TEXAS GOSPEL VOLUNTEER
There is a particular kind of creative spark that catches people off guard, arriving not in a recording studio or at a songwriter’s desk but through a phone screen at some unremarkable hour. For Lauren Talley, that moment came about three years ago, while watching a video online.
“I saw a YouTube video that completely changed how I look at life and ministry,” she says. “The Passion Conference, held in Atlanta, showed a moment where the worship leaders stopped singing, fell on their faces before the Lord, and the entire stadium was overcome by the presence of God. That video taught me to pursue His presence above all else.”
It is the kind of moment that is difficult to quantify, the sort of spiritual disruption that either fades quickly or rearranges something fundamental in a person.
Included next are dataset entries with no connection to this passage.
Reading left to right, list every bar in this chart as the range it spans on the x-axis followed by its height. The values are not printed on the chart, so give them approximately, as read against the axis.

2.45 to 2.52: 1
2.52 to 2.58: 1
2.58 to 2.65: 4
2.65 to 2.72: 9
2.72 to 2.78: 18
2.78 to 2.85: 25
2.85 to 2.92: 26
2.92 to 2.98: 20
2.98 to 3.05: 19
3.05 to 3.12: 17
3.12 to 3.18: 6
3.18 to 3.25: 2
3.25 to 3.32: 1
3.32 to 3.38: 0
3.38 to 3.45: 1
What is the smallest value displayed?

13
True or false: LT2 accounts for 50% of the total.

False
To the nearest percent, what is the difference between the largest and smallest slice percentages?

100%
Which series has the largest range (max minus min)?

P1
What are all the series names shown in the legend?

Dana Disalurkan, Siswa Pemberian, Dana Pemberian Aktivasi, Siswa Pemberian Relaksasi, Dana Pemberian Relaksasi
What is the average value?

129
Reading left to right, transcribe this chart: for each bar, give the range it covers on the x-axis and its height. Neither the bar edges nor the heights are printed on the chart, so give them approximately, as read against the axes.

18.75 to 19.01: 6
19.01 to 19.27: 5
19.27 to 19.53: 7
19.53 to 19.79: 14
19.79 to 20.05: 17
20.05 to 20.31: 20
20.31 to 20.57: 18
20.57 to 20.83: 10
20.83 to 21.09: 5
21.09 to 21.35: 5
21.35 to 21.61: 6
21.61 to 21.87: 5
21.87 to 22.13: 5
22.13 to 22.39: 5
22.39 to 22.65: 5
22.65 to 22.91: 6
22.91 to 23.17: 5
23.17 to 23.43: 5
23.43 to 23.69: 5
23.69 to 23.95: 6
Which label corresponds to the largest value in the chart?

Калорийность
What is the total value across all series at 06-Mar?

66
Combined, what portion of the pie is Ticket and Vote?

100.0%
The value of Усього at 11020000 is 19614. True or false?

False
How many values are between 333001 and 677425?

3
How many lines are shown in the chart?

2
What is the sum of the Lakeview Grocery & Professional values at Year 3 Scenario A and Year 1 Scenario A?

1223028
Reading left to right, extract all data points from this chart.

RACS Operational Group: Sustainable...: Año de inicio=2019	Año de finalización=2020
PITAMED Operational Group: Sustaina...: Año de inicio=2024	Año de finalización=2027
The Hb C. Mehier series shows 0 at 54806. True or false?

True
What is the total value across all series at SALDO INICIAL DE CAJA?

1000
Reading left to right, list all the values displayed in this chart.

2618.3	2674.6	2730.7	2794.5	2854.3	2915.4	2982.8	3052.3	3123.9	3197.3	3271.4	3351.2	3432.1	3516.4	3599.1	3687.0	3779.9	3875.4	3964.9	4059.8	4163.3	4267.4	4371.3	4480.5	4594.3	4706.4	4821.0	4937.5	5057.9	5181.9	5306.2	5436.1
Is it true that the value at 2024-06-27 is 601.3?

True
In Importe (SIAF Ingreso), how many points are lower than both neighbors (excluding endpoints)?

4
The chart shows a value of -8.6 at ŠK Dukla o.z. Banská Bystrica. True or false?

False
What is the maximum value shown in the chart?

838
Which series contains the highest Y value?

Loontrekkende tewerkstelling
For Talley, it clearly did the latter. She carried what she had witnessed to Nashville songwriter Tony Wood, a veteran collaborator with credits stretching across the Christian music landscape, and the two built something out of it together. The result is “Look at the Lamb,” her new single for Horizon Records, which arrives with no small amount of intention behind it.
“Out of inspiration from watching that,” Talley says, “I took ‘Look At The Lamb’ to my friend Tony Wood, and together wrote what I think will be an anthem for the church for many years to come.”
That is a confident claim, but Talley is not a newcomer making bold pronouncements from the margins. She has spent the better part of her life inside gospel music, having sung her first solo at age two when, as family lore has it, she wandered onto the stage during one of her family’s concerts and announced she wanted to “thing.” The malapropism stuck. So did the instinct.
As a member of The Talleys, the family group she grew up performing with, she earned a Dove Award in 2015 for “Hidden Heroes” and contributed lead vocals to eleven number one hits. Her solo catalogue spans seven albums, including a 2017 release, “The Gospel,” that reached the top of Billboard’s southern gospel chart, and a 2019 pairing in which she released two full-length projects simultaneously. She holds an honorary doctorate in Worship Arts from John Wesley University and is a recognisable face to the considerable audience that follows the Gaither Homecoming concert and video series.
All of which is to say that when Talley speaks about writing an anthem for the church, there is context behind the ambition.
“Look at the Lamb” opens quietly, with Talley’s voice given room to breathe before the arrangement expands into something more ceremonial. The lyric is straightforward in its theology, inviting the listener to fix their attention on Christ rather than their own circumstances:
Look at the lamb, Heaven’s King Here with us, light from his face His great heart full of love Eyes filled with grace He has come to seek and save Isn’t Jesus so amazing Isn’t Jesus glorious He’s Messiah He is mercy He’s the only worthy one
The Scripture reading embedded in the track is drawn from the same passage read aloud during the Atlanta gathering that first moved Talley, and it is narrated by Gloria Gaither, the songwriter and author whose voice carries its own particular weight in this tradition. Talley describes her as “the incomparable Gloria Gaither,” a characterisation that will resonate with anyone who knows the breadth of Gaither’s influence across decades of Christian music.
The song sits comfortably within the worship genre’s current interest in returning to a kind of reverent simplicity, favouring a direct encounter with the sacred over stylistic complexity. Whether it achieves the anthem status Talley envisions will depend, as it always does, on whether congregations make it their own.
“I pray all else disappears as you ‘Look At The Lamb,'” she says.
Beyond recording, Talley maintains a busy schedule of solo concerts, women’s conference appearances, and studio work as a background vocalist and producer for other artists. She also works as a voice and performance coach for emerging talent, a role that positions her as something of a bridge between generations in a genre that values lineage.
She is, by her own accounting, also a committed Tennessee Volunteers fan who drinks sweet tea and makes time for family. The details are offered without irony. In her world, they are not incidental to the person she is; they are part of what makes the music mean what it does.